Official estimates put the amount of improper payments in federal subsidy programs at about $100 billion a year, with Medicare and Medicaid accounting for more than half. The actual loss to taxpayers is probably much higher.
The Government Accountability Office has issued a new report illustrating why improper payments are so high. It focuses on poor contract management at the Centers for Medicare and Medicaid Services (CMS), which administers Medicare and Medicaid:
Pervasive deficiencies in CMS contract management internal control increase the risk of improper payments or waste. Specifically, based on our statistical random sample of 2008 CMS contract actions, GAO estimates that at least 84.3 percent of fiscal year 2008 contract actions contained at least one instance where a key control was not adequately implemented. GAO also estimates that at least 37.2 percent of fiscal year 2008 contract actions had three or more instances in which a key control was not adequately implemented.
The GAO underscores the chronic nature of the waste at CMS in noting that the agency has taken “insufficient” or “no” action on prior recommendations.
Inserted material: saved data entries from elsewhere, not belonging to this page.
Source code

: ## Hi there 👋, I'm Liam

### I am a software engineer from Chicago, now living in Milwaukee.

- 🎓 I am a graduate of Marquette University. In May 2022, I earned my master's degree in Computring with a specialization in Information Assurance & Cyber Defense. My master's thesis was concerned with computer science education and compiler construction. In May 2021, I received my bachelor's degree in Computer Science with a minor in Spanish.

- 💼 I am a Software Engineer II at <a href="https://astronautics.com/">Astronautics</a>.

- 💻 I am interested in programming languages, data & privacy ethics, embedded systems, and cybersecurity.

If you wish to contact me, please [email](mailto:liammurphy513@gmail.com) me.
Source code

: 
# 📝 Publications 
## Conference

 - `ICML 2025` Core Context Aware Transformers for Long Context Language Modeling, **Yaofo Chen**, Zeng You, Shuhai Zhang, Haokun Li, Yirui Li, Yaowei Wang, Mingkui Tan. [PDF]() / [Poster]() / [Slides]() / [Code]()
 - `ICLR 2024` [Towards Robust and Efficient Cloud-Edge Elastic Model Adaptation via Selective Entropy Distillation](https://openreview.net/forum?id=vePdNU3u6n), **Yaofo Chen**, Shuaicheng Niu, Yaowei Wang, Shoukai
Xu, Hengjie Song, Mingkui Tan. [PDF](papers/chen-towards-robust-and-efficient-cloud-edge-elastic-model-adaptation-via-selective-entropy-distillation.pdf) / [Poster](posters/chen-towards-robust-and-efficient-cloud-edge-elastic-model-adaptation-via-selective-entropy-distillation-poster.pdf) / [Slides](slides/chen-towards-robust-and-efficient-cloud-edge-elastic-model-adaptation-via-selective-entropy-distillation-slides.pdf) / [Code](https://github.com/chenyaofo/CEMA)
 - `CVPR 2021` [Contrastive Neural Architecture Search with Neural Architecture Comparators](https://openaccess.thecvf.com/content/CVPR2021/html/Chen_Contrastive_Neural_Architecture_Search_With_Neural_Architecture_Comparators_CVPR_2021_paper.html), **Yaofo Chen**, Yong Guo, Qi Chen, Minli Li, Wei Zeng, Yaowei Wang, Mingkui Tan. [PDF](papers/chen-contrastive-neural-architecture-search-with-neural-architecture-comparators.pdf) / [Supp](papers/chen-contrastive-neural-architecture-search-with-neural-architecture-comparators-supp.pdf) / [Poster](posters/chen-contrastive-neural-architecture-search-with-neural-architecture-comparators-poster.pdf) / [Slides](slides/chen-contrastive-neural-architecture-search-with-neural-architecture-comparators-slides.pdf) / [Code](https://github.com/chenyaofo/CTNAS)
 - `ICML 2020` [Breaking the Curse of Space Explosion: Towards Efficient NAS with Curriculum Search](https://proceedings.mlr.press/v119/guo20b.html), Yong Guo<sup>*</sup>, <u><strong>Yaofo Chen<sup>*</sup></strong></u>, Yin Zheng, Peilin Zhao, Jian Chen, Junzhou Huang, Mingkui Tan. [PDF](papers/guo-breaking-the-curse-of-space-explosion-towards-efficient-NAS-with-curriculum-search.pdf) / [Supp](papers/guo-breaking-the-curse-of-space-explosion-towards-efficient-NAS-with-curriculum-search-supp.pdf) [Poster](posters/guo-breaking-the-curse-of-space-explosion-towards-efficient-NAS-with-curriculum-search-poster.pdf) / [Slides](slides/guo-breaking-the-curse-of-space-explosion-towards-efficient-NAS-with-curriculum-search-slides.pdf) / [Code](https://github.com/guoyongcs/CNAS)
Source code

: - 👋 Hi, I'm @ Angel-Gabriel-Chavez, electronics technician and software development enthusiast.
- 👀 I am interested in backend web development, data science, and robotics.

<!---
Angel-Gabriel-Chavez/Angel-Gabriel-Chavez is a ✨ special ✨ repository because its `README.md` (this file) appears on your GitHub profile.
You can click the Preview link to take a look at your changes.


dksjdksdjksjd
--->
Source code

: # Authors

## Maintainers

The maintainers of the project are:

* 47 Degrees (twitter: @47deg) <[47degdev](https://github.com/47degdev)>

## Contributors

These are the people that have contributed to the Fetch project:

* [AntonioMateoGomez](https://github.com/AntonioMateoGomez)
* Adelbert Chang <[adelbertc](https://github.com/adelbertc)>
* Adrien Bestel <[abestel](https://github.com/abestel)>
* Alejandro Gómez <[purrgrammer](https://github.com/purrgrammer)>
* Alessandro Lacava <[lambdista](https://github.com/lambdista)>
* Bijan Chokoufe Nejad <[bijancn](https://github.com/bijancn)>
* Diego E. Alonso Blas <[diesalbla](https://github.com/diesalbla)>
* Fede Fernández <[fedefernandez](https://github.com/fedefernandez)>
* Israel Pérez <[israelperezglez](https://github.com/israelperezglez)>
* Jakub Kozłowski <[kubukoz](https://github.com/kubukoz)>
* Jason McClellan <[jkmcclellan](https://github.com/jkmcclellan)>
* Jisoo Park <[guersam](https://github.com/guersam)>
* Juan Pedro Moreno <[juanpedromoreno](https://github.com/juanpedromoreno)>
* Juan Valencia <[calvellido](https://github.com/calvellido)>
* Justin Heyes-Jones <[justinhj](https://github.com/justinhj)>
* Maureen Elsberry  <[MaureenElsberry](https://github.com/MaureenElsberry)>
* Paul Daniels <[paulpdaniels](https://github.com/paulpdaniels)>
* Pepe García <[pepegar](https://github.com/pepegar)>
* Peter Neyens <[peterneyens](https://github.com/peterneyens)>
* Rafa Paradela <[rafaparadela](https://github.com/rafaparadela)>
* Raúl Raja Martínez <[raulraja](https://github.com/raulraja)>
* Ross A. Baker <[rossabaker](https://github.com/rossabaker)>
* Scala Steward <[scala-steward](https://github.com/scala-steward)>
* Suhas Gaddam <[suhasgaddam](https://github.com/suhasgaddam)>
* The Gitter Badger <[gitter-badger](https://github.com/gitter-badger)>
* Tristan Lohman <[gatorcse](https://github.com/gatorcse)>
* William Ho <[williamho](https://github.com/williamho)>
The GAO is blunt: “The continuing weaknesses in contracting activities and limited progress in addressing known deficiencies will continue to put billions of taxpayer dollars at risk of improper payments or waste.”
Unfortunately, this is business as usual at the Department of Health and Human Services, which houses CMS. David Hyman recounts in his book, Medicare Meets Mephistopheles, that in 2001 HHS’s Health Care Financing Administration became CMS in an attempt to rebrand the universally disliked HCFA. CMS Administrator Tom Scully told Congress in 2003:
The fact is, the health care market…is extremely muted and extremely screwed up and it’s largely because of my agency. For those of you who don’t follow CMS, which used to be called HCFA, we changed the name because it was so well loved. I always say it’s kind of like when Enron comes out of bankruptcy, they’ll probably change their name. So, HCFA—Secretary Thompson and I decided to confuse everybody. We changed the name to CMS for a couple of years so people wouldn’t realize we’re actually HCFA. So far, it’s worked reasonably well.
Regardless of what the government’s health care bureaucracy is called, massively complex regulations combined with subsidies flowing like a river will always result in vast amounts of taxpayer dollars being washed down the drain.
Alas, the Obama administration plans to open another major tributary with its new health care plan. But the administration insists that taxpayers and the economy won’t get swept away by the rising torrent as its plan with actually save money. If this claim sounds ridiculous, it’s because it is ridiculous.